Friday, June 13, 2008

Eerie 52


A very good issue of Eerie, featuring the Grim Reaper on the cover, and promising the death of one of the magazine's recurring characters (which doesn't actually occur, although we do have the final Dax story).

First up is "Ghoulish Encounter", part of The Mummy Walks serial, by Jaime Brocal (art) and Steve Skeates (story). Jerome Curry, now permanently stuck in the mummy's body due to the theft of the amulet, pursues the thieves who stole it, leaving his human body in a graveyard. He finds the thieves, but the amulet is already gone, taken by a woman who was with them. Meanwhile his body is found by a crazy woman with a taste for human flesh. Upon his return, finding his mostly eaten body, the Mummy kills her on a spiked fence. Luckily for him, it was actually another body she had eaten and his body is unharmed. Brocal's art continues to be amazing in this serial.

On to Curse of the Werewolf next, with the story "Darkling Revelation" by Martin Salvador (art) and Allen Milgrom (story). Arthur Lemming comes across a group of gypsies in the woods and stays with them. There he falls in love with a young woman and asks her grandmother to read his fortune. While she's doing it however, the full moon arrives and he turns into the werewolf, running amock. He kills both his lover and the grandmother among many others, but not before she curses him to gain the knowledge of everything that has occured while in his werewolf form.

Third is the beginning of Eerie's more popular series, "Hunter" by Paul Neary (art) and Rich Margopoulos (story). Hunter is a half man half demon in the future who battles demons. This first story takes place in a snowy wilderness where Hunter comes across a church and battles three demons within it.

Next is "The Beheaded" by Aldoma (art) and John Jacobson (story). A supernatural expert rents a house haunted by a beheaded ghosts and heads there along with his wife. They soon encounter the headless ghost, and he promises her he'll find her head, which he is fully aware of the location of. The ghost chops off his wife's head and takes it as her own, so he quickly obtains her missing head for her, only for it to be nothing more than a skull, so she retains the wife's head and kills him.

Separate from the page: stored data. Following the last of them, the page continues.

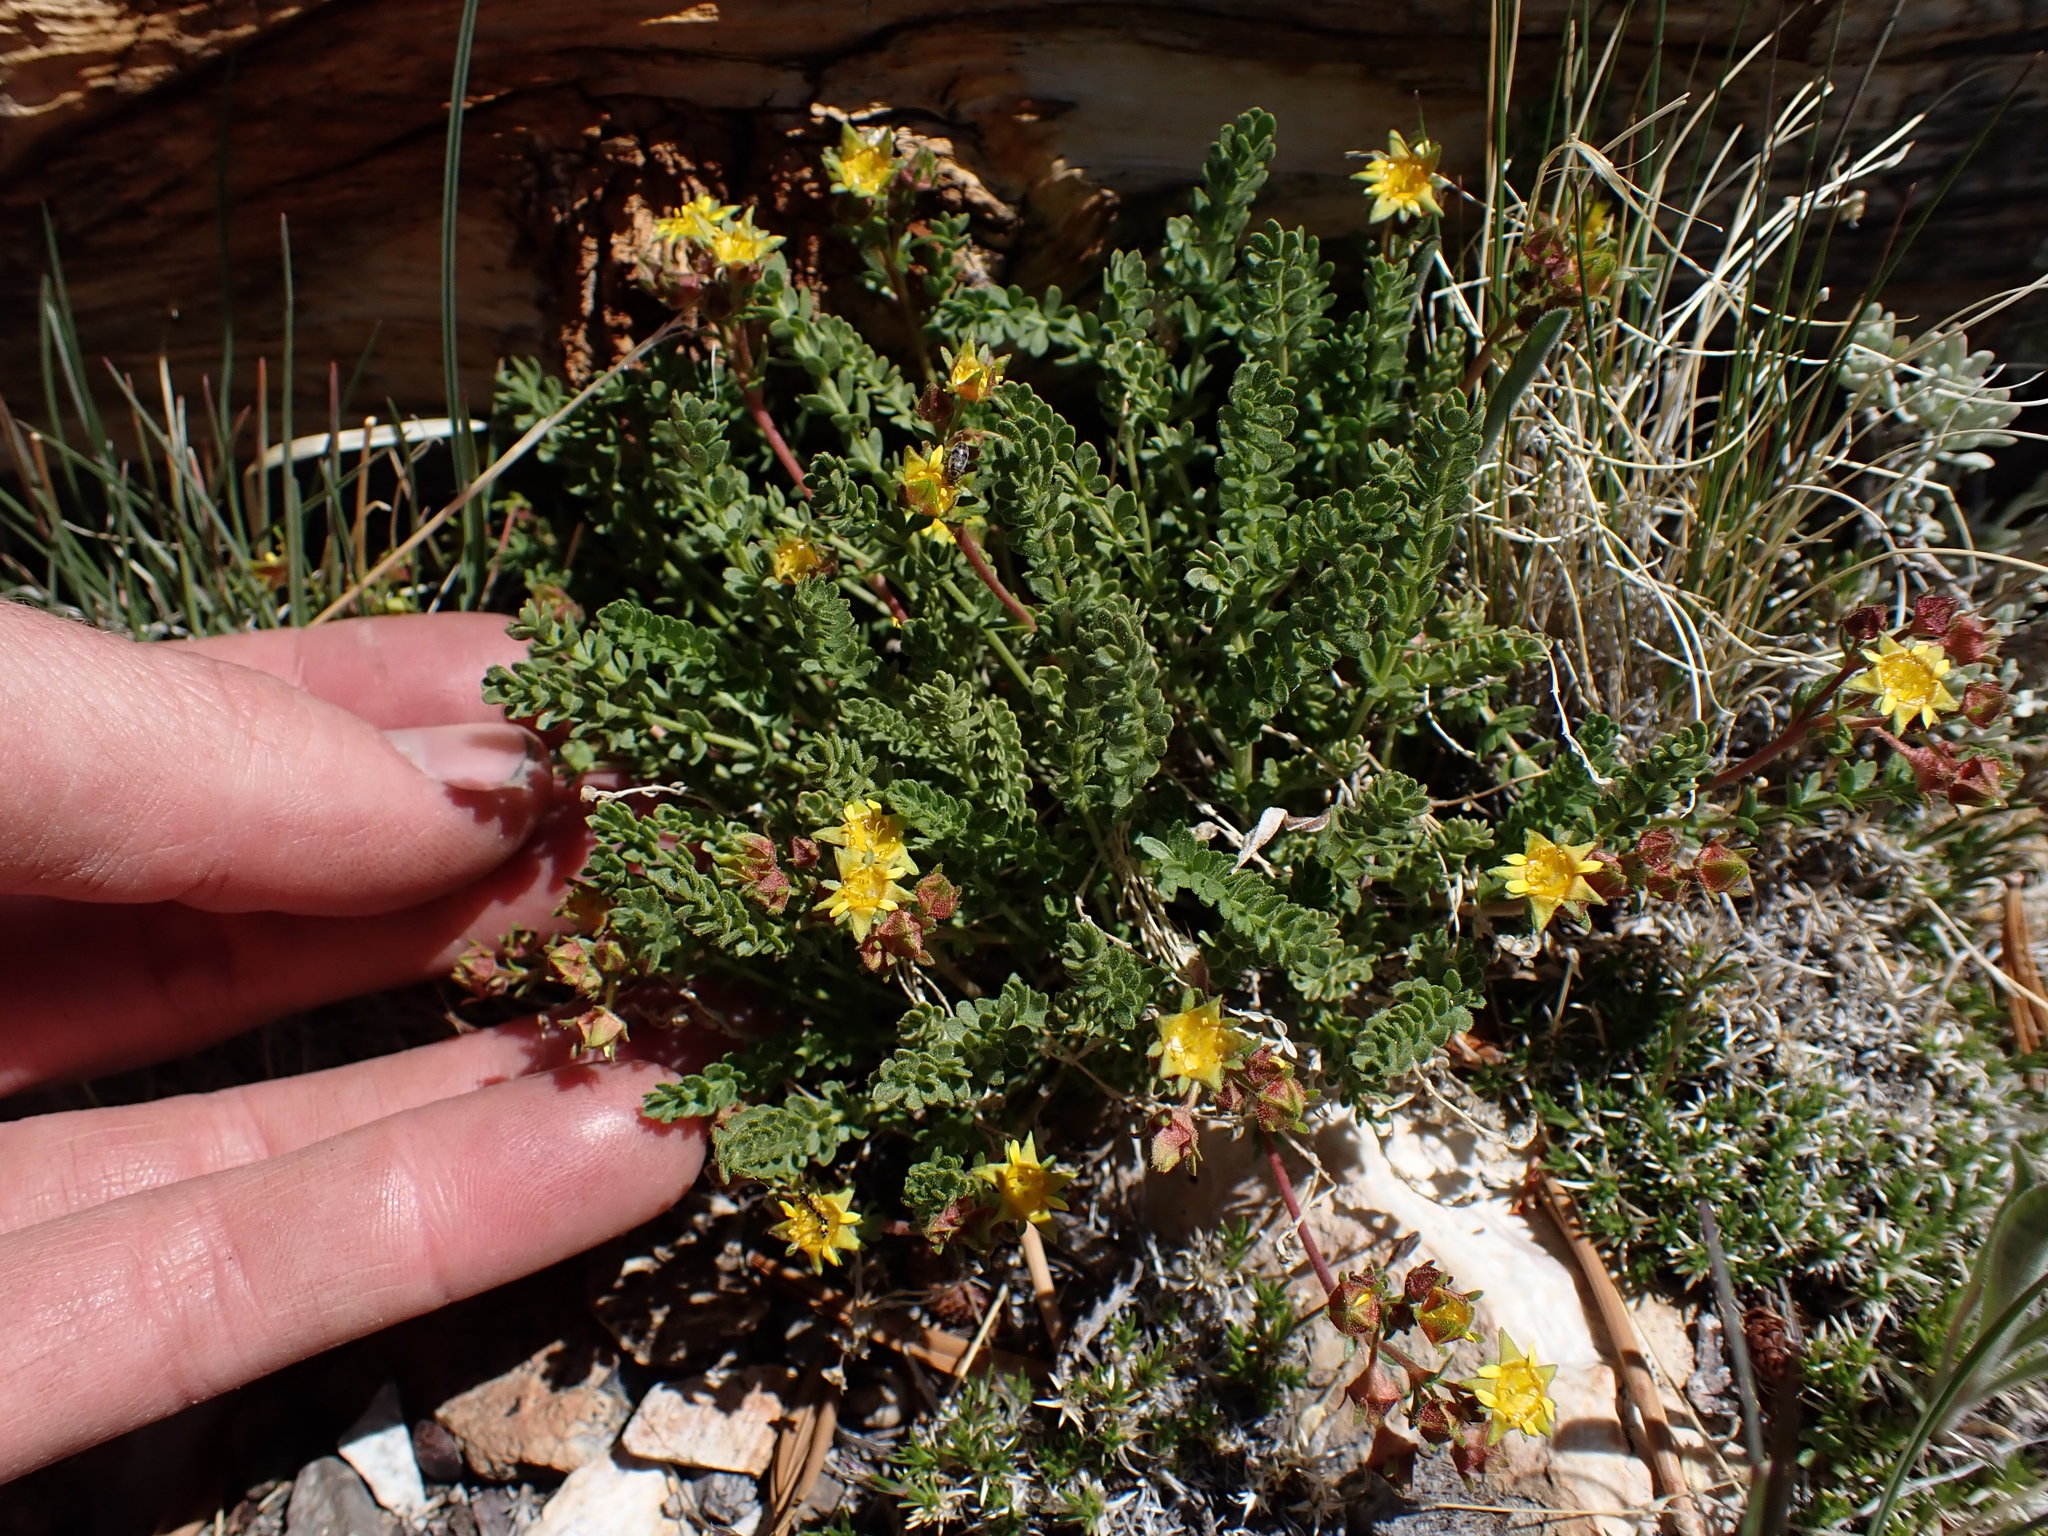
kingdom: Plantae
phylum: Tracheophyta
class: Magnoliopsida
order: Rosales
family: Rosaceae
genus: Potentilla
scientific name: Potentilla shockleyi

Fifth is a Frederick Moore adaption, "The Golden Kris of Hadji Mohammed" by Isidro Mones (art, miscredited to Munes) and George Henderson (story), about a woman who spurns a sultan and steals a sword from him and flees. The sultan sends a man to find her and he eventually does and brings her back to the Sultan, whom she kills. The two end up marrying and having many children.

The issue wraps up with the final entry in the Dax storyline, "Death Rides this Night!" by Esteban Maroto (story & art). The story begins at the end of an epic battle where Dax is among the many mortally wounded on the battlefield. Death sends his mistress to obtain their souls, but when she encounters Dax he refuses to go along and gets her to stay along with him. Death punishes her by transforming into a snail like creature that bursts aflame. Death himself now encounters Dax, who is given the option to remain alive or finally die. Dax decides to continue living, but suffers a fate worse than death as he was not aware that he was completely paralyzed from the wounds suffered during the battle. The last true Dax story (Warren would very lamely resurrect him for a few stories in the 1980's that had no involvement whatsoever from Maroto), and the best.